### DATASET EXTRACT
• • • • •

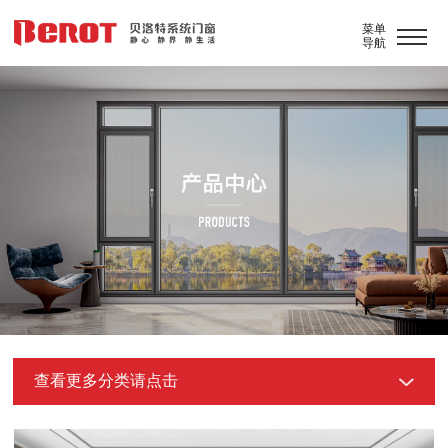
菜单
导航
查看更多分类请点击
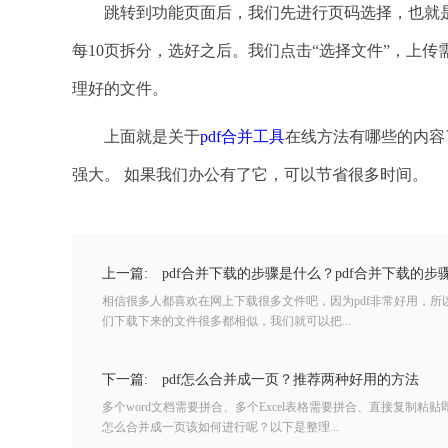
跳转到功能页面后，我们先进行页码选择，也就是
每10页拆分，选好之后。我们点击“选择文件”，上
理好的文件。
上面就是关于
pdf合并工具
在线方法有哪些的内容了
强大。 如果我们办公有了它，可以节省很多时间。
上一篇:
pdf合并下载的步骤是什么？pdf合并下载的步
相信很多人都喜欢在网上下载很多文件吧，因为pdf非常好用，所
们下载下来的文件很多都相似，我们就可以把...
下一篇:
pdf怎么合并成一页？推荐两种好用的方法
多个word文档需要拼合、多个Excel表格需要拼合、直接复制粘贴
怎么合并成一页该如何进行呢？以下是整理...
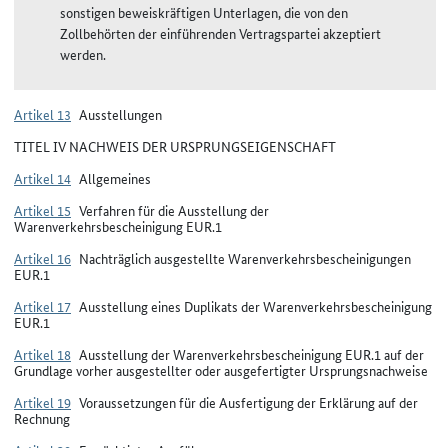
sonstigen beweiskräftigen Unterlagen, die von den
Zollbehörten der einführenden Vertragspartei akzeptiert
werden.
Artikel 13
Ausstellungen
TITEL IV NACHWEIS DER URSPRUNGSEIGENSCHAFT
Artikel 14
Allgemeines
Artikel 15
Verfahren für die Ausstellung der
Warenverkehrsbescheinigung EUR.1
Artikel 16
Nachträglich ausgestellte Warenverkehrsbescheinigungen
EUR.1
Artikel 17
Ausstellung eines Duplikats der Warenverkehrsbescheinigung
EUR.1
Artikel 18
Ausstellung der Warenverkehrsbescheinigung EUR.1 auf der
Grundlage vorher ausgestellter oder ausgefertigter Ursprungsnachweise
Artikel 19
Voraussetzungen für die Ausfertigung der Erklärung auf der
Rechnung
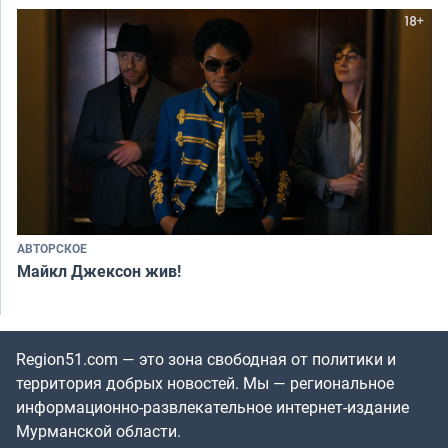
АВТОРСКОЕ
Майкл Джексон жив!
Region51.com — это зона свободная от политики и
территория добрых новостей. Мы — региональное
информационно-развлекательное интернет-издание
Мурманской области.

• • • • •

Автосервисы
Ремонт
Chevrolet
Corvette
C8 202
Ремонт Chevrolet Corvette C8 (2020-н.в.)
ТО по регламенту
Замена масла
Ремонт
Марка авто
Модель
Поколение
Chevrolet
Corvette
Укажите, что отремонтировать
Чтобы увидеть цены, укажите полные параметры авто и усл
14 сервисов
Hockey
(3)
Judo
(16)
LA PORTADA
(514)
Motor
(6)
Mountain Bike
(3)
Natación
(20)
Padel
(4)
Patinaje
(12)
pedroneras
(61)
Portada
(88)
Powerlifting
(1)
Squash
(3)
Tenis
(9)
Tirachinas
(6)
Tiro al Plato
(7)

• • • • •

### DIRECTIONS
Your answer should consist of the lines from the material that contain "Artikel".

### EXPECTED ANSWER
Artikel 13
Artikel 14
Artikel 15
Artikel 16
Artikel 17
Artikel 18
Artikel 19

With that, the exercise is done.